O que fazer:
Prossiga com o texto sobre o grupo Amaggi e Blairo Maggi a partir da última frase apresentada.

Trecho da página:
A Amaggi importa fertilizante, exporta grãos e derivados e tem forte atuação nos Estados do Mato Grosso, Rondônia, Amazonas, São Paulo e Paraná. A estrutura inclui 40 armazéns com capacidade para 2,5 milhões de toneladas, e três indústrias de esmagamento com capacidade para 6,6 mil toneladas/dia. Além da soja, exporta o farelo e o óleo para a Austrália e países da Europa e da Ásia, além de produzir e comercializar sementes. A empresa possui terminal próprio no porto de Santos e rotas de escoamento nos portos de Paranaguá e São Francisco do Sul, além de bases operacionais no exterior. O grupo controla a Hermasa, empresa de navegação que opera nos rios Madeira e Amazonas. Possui ainda duas Pequenas Centrais Elétricas (PCE) em Sapezal - a cidade foi planejada e fundada pelo pai de Blairo.
Apesar da fama de devastador - em 2005, o Greenpeace o agraciou com a Motosserra de Ouro -, Maggi encerrou seu mandato de governador de bem com os ambientalistas. Depois de bater de frente com a então ministra do Meio Ambiente, Marina da Silva, que apontava o Estado de Mato Grosso como campeão em desmatamento, ele criou compensações para produtores que preservassem a floresta. Suas fazendas têm amplas áreas de reserva e, em algumas, é constante a presença de pesquisadores.

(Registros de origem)
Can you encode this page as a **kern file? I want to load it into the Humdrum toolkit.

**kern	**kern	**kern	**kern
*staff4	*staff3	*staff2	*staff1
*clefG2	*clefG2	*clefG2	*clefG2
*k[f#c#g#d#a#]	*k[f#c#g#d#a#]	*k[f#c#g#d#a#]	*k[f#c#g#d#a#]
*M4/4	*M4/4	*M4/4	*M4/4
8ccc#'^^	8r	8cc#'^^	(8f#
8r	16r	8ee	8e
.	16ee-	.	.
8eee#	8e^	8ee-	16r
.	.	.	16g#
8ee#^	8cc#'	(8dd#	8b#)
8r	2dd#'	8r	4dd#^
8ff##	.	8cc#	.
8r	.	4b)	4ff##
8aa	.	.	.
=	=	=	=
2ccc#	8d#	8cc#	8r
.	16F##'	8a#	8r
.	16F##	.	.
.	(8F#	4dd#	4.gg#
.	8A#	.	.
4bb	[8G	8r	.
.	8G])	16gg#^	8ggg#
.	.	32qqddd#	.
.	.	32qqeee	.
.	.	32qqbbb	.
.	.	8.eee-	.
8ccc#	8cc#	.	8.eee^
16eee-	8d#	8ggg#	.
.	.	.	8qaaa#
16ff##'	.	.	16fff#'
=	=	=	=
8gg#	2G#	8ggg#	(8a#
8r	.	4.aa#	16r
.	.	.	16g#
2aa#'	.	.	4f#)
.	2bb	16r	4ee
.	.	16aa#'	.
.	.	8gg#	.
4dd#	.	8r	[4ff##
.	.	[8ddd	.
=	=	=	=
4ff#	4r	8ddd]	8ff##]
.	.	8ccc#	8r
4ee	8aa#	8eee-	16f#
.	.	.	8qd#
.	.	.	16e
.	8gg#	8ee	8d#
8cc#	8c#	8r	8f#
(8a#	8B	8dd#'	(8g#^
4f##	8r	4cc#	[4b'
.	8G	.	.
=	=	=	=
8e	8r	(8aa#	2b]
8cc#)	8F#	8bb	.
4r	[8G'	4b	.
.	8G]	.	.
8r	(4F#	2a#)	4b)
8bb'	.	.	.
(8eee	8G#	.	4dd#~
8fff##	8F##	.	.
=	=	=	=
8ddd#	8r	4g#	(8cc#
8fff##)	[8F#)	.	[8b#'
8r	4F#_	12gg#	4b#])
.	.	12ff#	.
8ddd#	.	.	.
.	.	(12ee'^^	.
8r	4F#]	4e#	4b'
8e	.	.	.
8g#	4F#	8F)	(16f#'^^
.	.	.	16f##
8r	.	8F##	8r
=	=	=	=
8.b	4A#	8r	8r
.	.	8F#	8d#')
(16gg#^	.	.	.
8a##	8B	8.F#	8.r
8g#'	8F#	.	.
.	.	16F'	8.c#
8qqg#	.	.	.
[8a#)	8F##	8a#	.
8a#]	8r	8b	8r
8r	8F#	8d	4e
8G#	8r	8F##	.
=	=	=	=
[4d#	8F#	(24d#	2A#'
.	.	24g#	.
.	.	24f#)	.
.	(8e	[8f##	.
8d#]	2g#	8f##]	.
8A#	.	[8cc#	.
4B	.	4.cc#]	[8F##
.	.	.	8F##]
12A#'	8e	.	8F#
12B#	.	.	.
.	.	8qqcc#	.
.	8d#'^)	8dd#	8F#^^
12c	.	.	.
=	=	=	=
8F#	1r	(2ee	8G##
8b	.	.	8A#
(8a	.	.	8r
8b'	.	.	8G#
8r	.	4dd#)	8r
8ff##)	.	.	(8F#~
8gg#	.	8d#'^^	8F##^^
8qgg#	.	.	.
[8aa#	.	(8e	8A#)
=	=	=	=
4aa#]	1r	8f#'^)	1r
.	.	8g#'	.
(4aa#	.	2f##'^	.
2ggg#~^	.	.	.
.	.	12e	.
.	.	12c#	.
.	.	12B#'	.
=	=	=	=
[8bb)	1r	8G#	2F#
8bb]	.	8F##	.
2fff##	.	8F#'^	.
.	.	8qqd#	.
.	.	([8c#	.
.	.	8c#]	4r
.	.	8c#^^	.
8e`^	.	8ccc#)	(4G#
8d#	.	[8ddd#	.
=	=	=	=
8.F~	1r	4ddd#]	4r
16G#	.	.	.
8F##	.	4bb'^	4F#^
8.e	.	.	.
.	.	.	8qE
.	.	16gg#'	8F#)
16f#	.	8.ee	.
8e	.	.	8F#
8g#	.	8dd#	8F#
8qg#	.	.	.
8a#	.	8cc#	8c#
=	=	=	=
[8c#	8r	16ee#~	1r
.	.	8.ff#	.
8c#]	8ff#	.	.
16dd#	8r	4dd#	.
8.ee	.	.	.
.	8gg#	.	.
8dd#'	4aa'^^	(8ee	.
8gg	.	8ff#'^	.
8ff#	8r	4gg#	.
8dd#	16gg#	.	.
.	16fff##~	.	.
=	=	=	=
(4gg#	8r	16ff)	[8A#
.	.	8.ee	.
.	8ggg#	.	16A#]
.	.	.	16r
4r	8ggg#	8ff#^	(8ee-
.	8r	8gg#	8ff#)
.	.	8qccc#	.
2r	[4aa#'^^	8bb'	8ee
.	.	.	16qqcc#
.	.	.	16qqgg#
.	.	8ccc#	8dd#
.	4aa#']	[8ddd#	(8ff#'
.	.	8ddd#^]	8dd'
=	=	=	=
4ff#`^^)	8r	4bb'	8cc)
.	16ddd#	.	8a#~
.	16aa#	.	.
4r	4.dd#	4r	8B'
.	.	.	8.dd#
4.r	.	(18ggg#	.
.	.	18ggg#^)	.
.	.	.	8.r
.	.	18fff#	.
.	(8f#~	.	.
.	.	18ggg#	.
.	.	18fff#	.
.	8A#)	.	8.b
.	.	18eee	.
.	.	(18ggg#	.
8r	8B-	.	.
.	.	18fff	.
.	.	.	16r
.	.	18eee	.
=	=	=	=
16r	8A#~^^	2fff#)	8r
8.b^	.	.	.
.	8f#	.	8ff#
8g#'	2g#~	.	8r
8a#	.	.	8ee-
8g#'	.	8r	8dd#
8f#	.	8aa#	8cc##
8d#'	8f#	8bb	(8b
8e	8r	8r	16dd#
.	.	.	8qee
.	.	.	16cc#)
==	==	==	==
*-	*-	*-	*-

Resposta escrita:
Maggi nasceu em São Miguel do Iguaçu (PR) em 29 de maio de 1956 e migrou para Itiquira, no sul do Mato Grosso, para plantar soja. Engenheiro agrônomo e empreendedor, ampliou as áreas de produção e fez fortuna rapidamente. No governo do Estado, tornou-se amigo do então presidente Luiz Inácio Lula da Silva e migrou para o PR, deixando o PPS, para compor a base de apoio ao PT. No final do segundo mandato, acenou com a possibilidade de "pendurar as chuteiras". Quando se esperava que deixasse a política para retomar o comando de suas empresas, deixou o governo e se lançou para o Senado.